▶ **DATA RECORDS**
━━━━━━━━━━━━━━━━━━━━

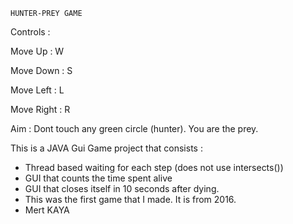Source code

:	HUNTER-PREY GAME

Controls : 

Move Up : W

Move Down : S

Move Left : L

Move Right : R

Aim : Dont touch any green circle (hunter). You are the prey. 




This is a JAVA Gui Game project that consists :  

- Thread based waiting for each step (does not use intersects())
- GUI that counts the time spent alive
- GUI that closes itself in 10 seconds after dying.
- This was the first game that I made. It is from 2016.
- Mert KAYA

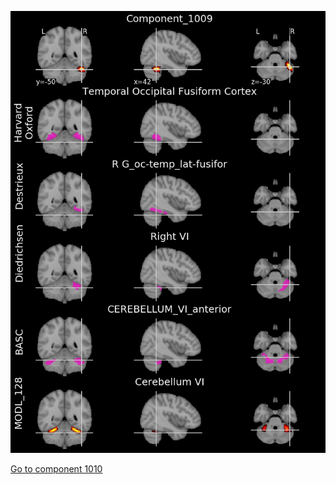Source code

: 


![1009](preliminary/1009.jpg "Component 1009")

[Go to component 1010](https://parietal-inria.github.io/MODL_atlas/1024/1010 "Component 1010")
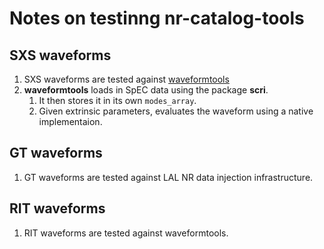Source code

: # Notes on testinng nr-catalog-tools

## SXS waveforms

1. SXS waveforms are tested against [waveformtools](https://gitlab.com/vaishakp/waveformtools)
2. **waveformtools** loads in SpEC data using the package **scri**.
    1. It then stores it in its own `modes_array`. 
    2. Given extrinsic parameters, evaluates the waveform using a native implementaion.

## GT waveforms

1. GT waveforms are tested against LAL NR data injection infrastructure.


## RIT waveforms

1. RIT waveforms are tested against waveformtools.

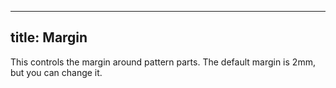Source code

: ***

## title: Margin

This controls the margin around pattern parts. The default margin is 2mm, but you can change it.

━━━━━━━━━━━━━━━━━━━━

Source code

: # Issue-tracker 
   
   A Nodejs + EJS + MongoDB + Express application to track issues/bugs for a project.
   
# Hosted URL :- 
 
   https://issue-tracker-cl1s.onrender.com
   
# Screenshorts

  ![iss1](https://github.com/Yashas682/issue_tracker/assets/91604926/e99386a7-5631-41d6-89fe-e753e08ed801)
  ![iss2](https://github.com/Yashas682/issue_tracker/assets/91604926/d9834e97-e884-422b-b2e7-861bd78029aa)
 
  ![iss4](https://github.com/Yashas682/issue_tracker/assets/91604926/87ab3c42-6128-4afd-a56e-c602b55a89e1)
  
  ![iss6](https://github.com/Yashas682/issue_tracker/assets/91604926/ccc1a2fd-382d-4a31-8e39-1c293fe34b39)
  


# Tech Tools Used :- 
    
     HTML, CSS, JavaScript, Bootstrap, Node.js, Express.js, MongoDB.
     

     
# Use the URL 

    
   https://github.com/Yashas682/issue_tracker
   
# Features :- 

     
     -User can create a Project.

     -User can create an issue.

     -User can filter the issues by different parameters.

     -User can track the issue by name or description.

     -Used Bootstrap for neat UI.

━━━━━━━━━━━━━━━━━━━━

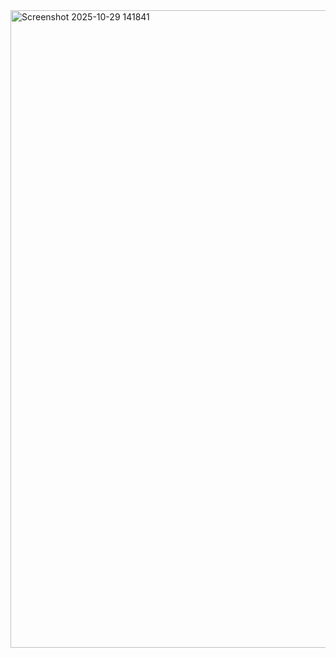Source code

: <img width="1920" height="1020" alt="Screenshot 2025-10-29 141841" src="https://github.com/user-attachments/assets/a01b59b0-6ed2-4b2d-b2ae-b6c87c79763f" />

━━━━━━━━━━━━━━━━━━━━

Copy out every line in the records above that contains the string "Express".

   A Nodejs + EJS + MongoDB + Express application to track issues/bugs for a project.
     HTML, CSS, JavaScript, Bootstrap, Node.js, Express.js, MongoDB.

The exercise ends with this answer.